A big factor was the emergence of Hong Kong’s HKEX as a hot spot for biotech IPOs, thanks to new rules that allowed prerevenue companies to list for the first time. Ascletis, BeiGene, Hua Medicine and Innovent were among the first biotechs to take that route, and it has been estimated that around 100 others are lining up to follow.

HKEX move has “certainly increased the visibility of Chinese biopharmas to the outside world, and also to financial investors,” said Chen, who thinks this has also caused some western firms to consider their China strategy, both for fundraising and commercialization. There is a counterweight, however, in the form of the U.S.’s Committee on Foreign Investment (CFIUS) initiative that is scrutinizing Chinese investment in U.S. biotechs.

“This has already impacted Chinese investment in US biotechs,” noted Chen. “For example, Momenta’s biosimilar spin out was reported to have a lot of Chinese buyer interest, but all pulled out due to potential CFIUS considerations.”

One area in which China is making big gains is in the regulatory environment, which will help China consolidate on this in 2019 and beyond, suggested a recent report from McKinsey.

National Medical Products Administration (NMPA) reforms have been happening at a rapid pace, with escalating numbers of drug applications with priority review in the face of increased public engagement on medicines access. The latter was triggered in part by a hugely successful movie called Dying to Survive—a comedy about illegally importing leukemia drugs—which raised $200 million in its opening weekend and brought the issue of access to a wide audience.

Faster review of applications for clinical trials is also helping: With the latest amendment to the NMPA’s review process, applications are approved if the agency does not respond within 60 working days of filing.

McKinsey also noted that while China investments have poured into U.S. biotechs, trade tensions might create headwinds going forward.

Talent tug of war

Another sign of China’s development can be seen in the migration of talent, particularly multinational pharma companies bleeding top China-based executives to the country’s emerging biotech leaders, said McKinsey.

Prominent examples are the defections of China R&D heads at Eli Lilly, Sanofi and Janssen respectively to Innovent, C-Stone and I-Mab Biopharma. However, a poll of company of senior executives from multinationals in China also found they feel China still lacks high-quality talent to support “sustainable” biopharma innovation. The industry is experiencing a significant talent shortage that is expected to persist for the next 2-3 years, said McKinsey.
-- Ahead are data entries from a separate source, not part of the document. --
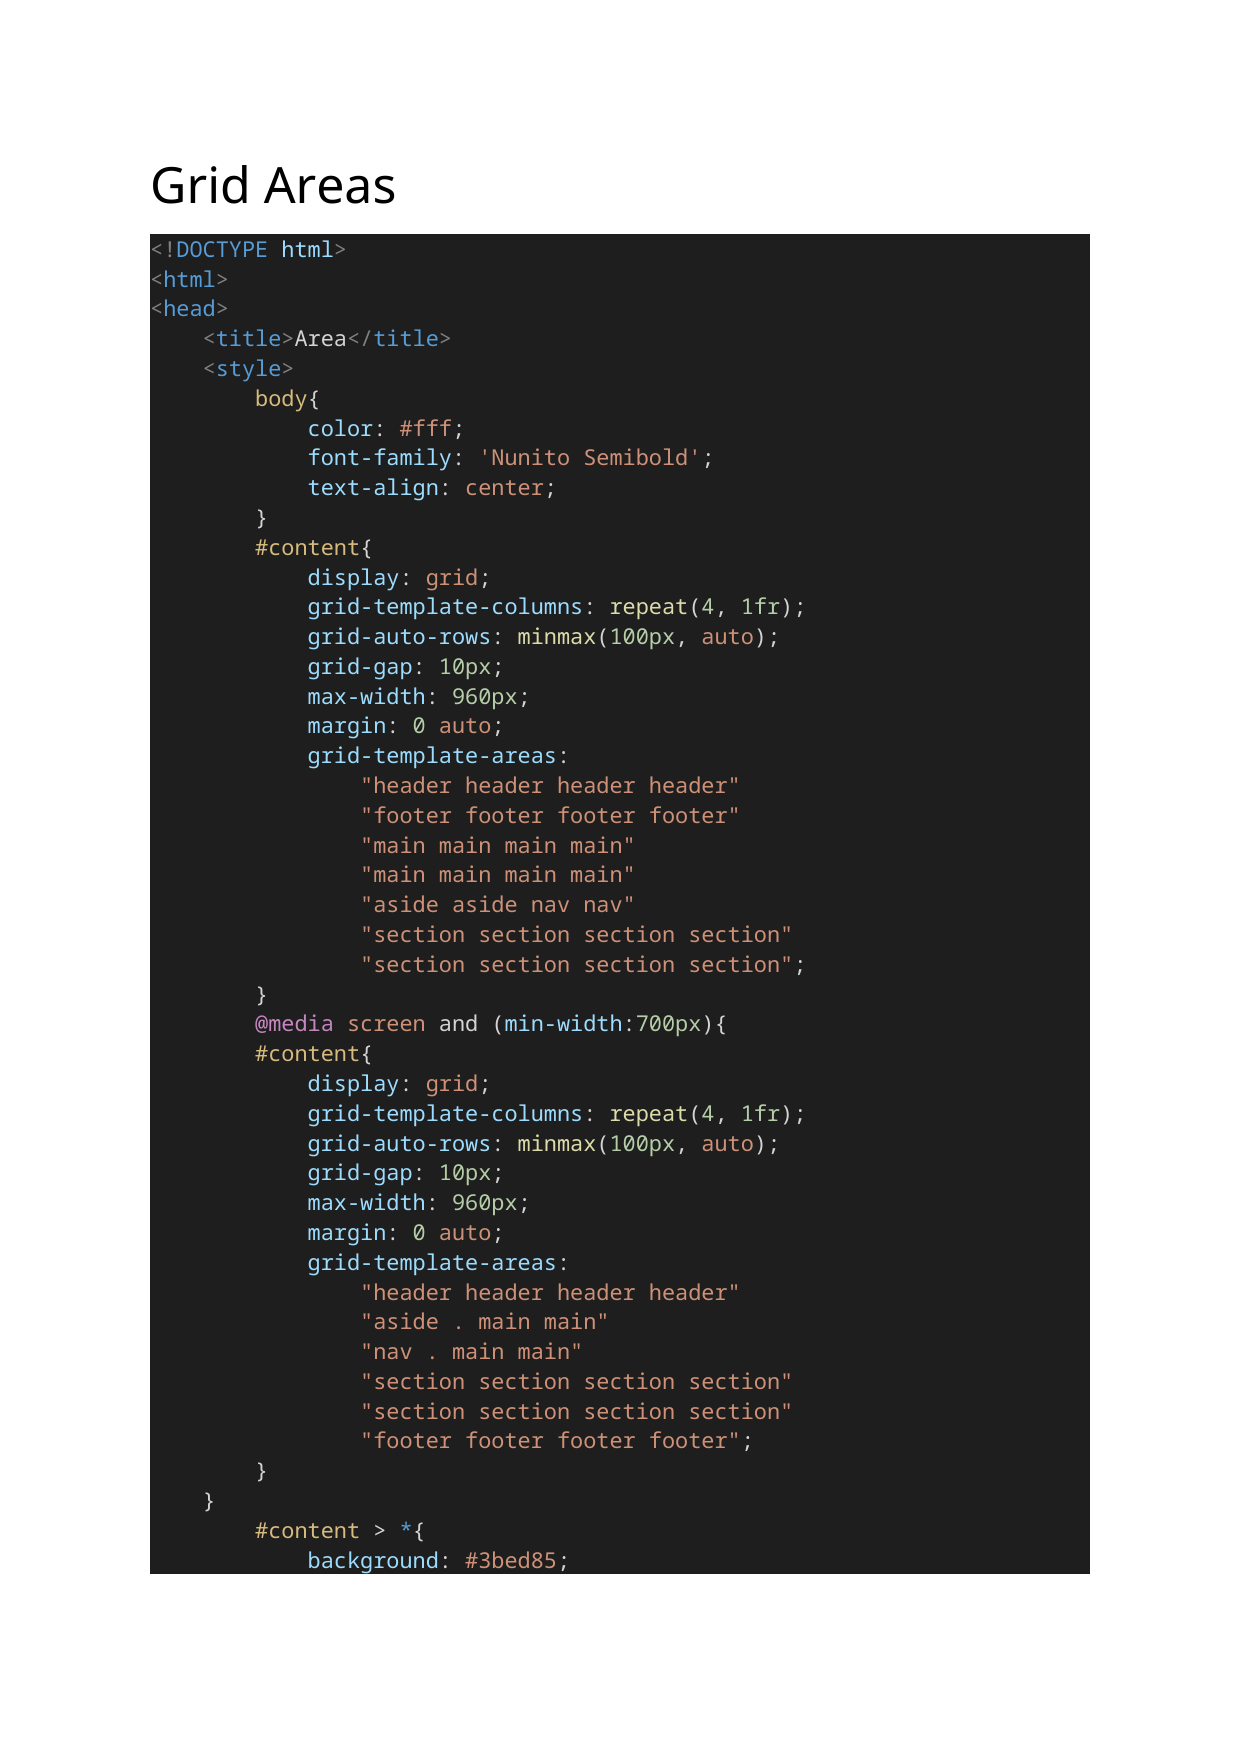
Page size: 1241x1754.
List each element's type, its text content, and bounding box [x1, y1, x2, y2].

text margin: 0 auto; [150, 710, 1090, 740]
text grid-gap: 10px; [150, 651, 1090, 681]
text grid-auto-rows: minmax(100px, auto); [150, 621, 1090, 651]
text } [150, 1455, 1090, 1485]
text "section section section section" [150, 919, 1090, 949]
text grid-gap: 10px; [150, 1157, 1090, 1187]
text @media screen and (min-width:700px){ [150, 1008, 1090, 1038]
text #content{ [150, 1038, 1090, 1068]
text <!DOCTYPE html> [150, 234, 1090, 263]
text "main main main main" [150, 829, 1090, 859]
text <title>Area</title> [150, 323, 1090, 353]
text #content{ [150, 532, 1090, 561]
text <html> [150, 263, 1090, 293]
text "footer footer footer footer"; [150, 1425, 1090, 1455]
text #content > *{ [150, 1515, 1090, 1544]
text <head> [150, 293, 1090, 323]
text color: #fff; [150, 412, 1090, 442]
text max-width: 960px; [150, 681, 1090, 710]
text "section section section section" [150, 1366, 1090, 1396]
text } [150, 502, 1090, 532]
text grid-template-areas: [150, 740, 1090, 770]
text grid-template-columns: repeat(4, 1fr); [150, 591, 1090, 621]
text "aside aside nav nav" [150, 889, 1090, 919]
text font-family: 'Nunito Semibold'; [150, 442, 1090, 472]
text text-align: center; [150, 472, 1090, 502]
text margin: 0 auto; [150, 1217, 1090, 1247]
text } [150, 978, 1090, 1008]
text display: grid; [150, 561, 1090, 591]
text grid-template-areas: [150, 1247, 1090, 1276]
text display: grid; [150, 1068, 1090, 1098]
text "footer footer footer footer" [150, 800, 1090, 829]
subtitle Grid Areas [150, 150, 1090, 218]
text "section section section section" [150, 1396, 1090, 1425]
text "header header header header" [150, 1276, 1090, 1306]
text "nav . main main" [150, 1336, 1090, 1366]
text grid-auto-rows: minmax(100px, auto); [150, 1127, 1090, 1157]
text background: #3bed85; [150, 1544, 1090, 1574]
text grid-template-columns: repeat(4, 1fr); [150, 1098, 1090, 1127]
text <style> [150, 353, 1090, 383]
text "main main main main" [150, 859, 1090, 889]
text max-width: 960px; [150, 1187, 1090, 1217]
text } [150, 1485, 1090, 1515]
text "aside . main main" [150, 1306, 1090, 1336]
text body{ [150, 383, 1090, 412]
text "section section section section"; [150, 949, 1090, 978]
text "header header header header" [150, 770, 1090, 800]
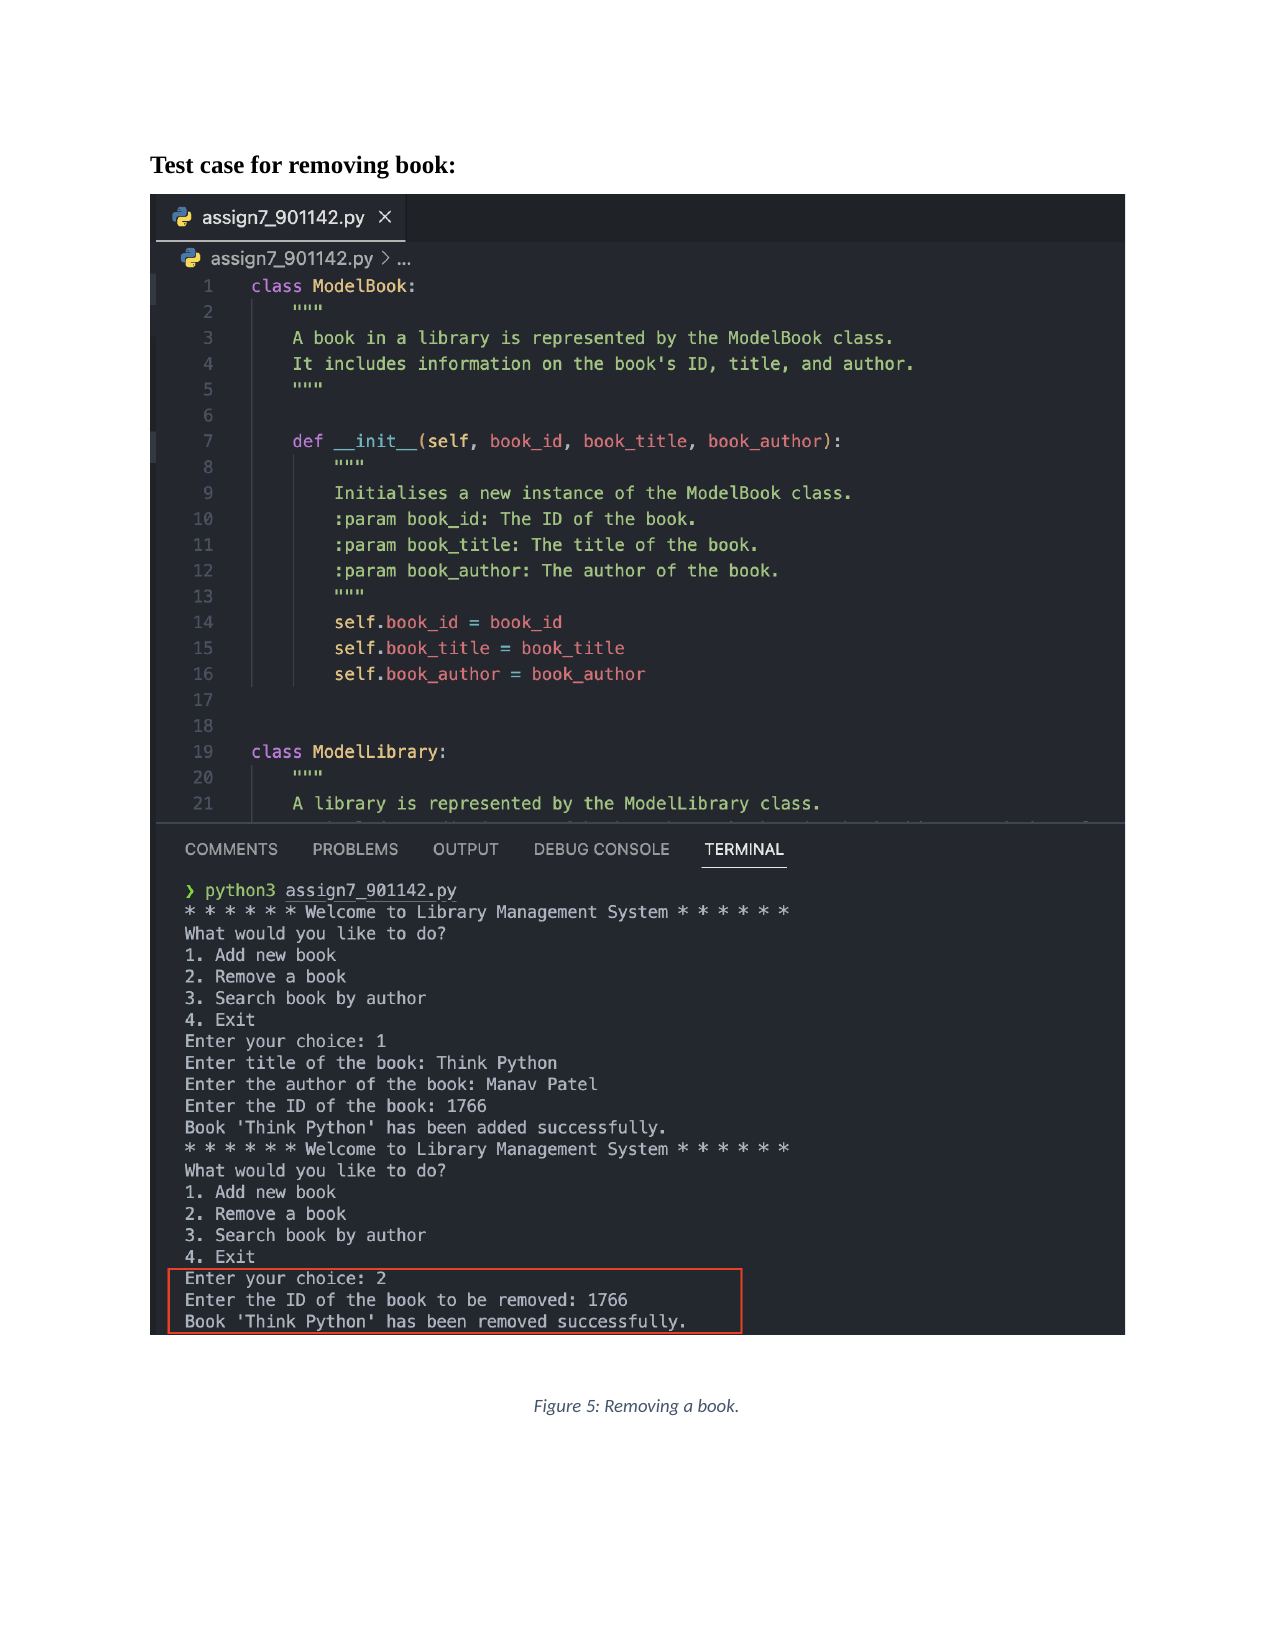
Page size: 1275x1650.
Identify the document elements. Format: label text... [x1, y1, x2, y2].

text Test case for removing book: [150, 150, 1125, 179]
picture [150, 194, 1125, 1335]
The survey suggested that accelerated review and approval, an improved reimbursement for innovative therapies, rising healthcare investment and stronger R&D capabilities are all helping to build the sector, but there are still gaps—sometimes significant—compared to the U.S. The novelty of innovative assets is also still lagging, for example, but with the local innovative pipeline growing overall and more Chinese companies in in-licensing programs, there are clear signs that the “innovation ecosystem” is improving.

The changing environment stems in part from “the decade-plus investments and encouragement of biotech by the Chinese government, companies and investors finally bearing some fruit,” according to Chen.

There are some areas where China is threatening to overtake the west in biotech R&D and lose its reputation as a "fast-follower." The first human trials of CRISPR gene-editing took place there, for example, and some observers believe the country is becoming a powerhouse when it comes to applying artificial intelligence to healthcare.

Chen thinks the fast-follower approach will still be around for a long time to come. “Being a fast-follower is a viable and, some would suggest, better strategy,” she points out. “This is the ‘first-in-class’ versus the ‘best-in-class’ debate that Western pharmas have had for decades."